[start The data]
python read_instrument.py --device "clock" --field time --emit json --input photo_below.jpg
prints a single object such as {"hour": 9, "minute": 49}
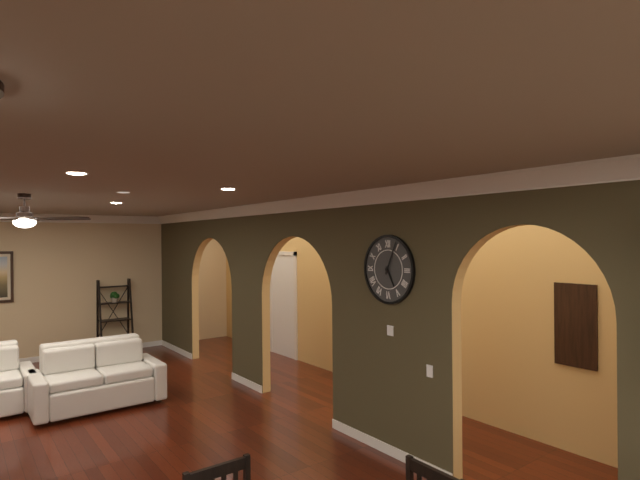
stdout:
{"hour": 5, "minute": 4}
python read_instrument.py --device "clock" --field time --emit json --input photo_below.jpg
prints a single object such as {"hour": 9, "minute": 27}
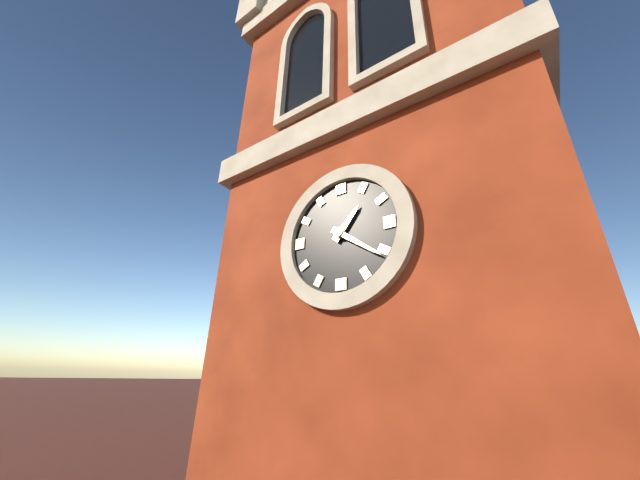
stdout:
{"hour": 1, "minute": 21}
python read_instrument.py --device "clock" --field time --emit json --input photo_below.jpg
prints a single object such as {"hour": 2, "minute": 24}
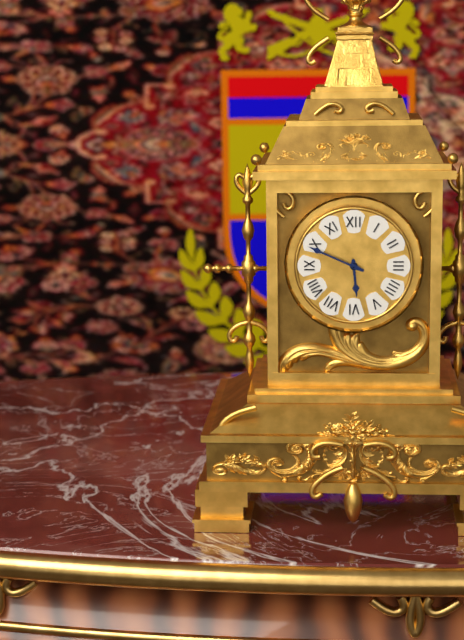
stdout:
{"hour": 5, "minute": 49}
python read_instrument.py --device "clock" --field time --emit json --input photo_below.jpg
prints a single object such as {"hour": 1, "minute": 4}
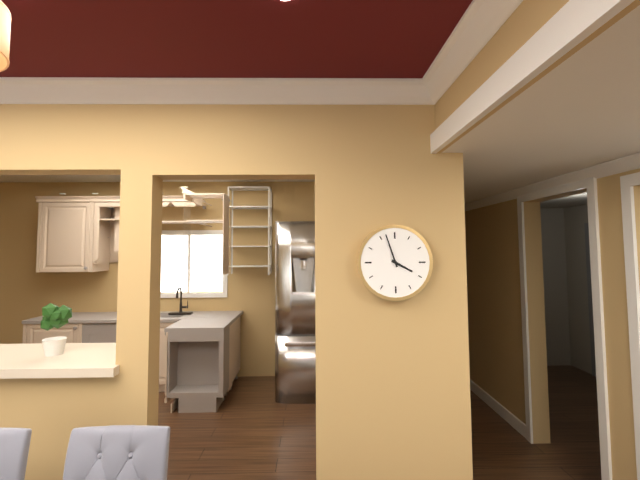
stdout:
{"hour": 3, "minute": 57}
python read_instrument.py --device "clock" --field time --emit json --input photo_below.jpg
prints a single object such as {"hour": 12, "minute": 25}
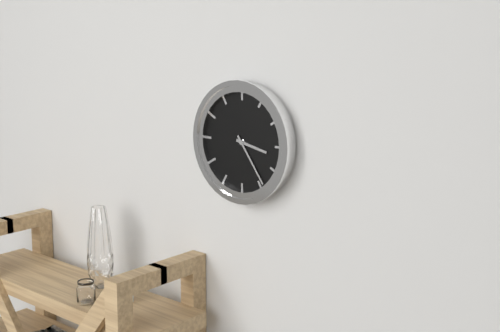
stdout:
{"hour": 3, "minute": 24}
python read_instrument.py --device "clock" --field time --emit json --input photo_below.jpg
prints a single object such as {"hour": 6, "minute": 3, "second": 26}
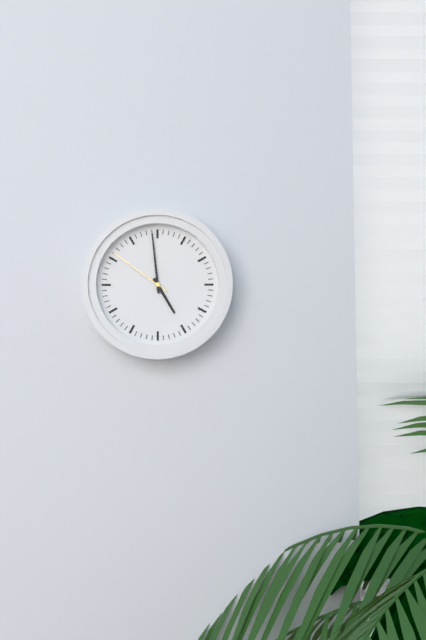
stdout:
[end The data]
Present every line of the entries above as a Markdown table with the columns Row and Line, numbering each row and omitting blank lines. Leave the pictures out of the table.

Solution to this problem
| Row | Line |
|---|---|
| 1 | python read_instrument.py --device "clock" --field time --emit json --input photo_below.jpg |
| 2 | prints a single object such as {"hour": 9, "minute": 49} |
| 3 | stdout: |
| 4 | {"hour": 5, "minute": 4} |
| 5 | python read_instrument.py --device "clock" --field time --emit json --input photo_below.jpg |
| 6 | prints a single object such as {"hour": 9, "minute": 27} |
| 7 | stdout: |
| 8 | {"hour": 1, "minute": 21} |
| 9 | python read_instrument.py --device "clock" --field time --emit json --input photo_below.jpg |
| 10 | prints a single object such as {"hour": 2, "minute": 24} |
| 11 | stdout: |
| 12 | {"hour": 5, "minute": 49} |
| 13 | python read_instrument.py --device "clock" --field time --emit json --input photo_below.jpg |
| 14 | prints a single object such as {"hour": 1, "minute": 4} |
| 15 | stdout: |
| 16 | {"hour": 3, "minute": 57} |
| 17 | python read_instrument.py --device "clock" --field time --emit json --input photo_below.jpg |
| 18 | prints a single object such as {"hour": 12, "minute": 25} |
| 19 | stdout: |
| 20 | {"hour": 3, "minute": 24} |
| 21 | python read_instrument.py --device "clock" --field time --emit json --input photo_below.jpg |
| 22 | prints a single object such as {"hour": 6, "minute": 3, "second": 26} |
| 23 | stdout: |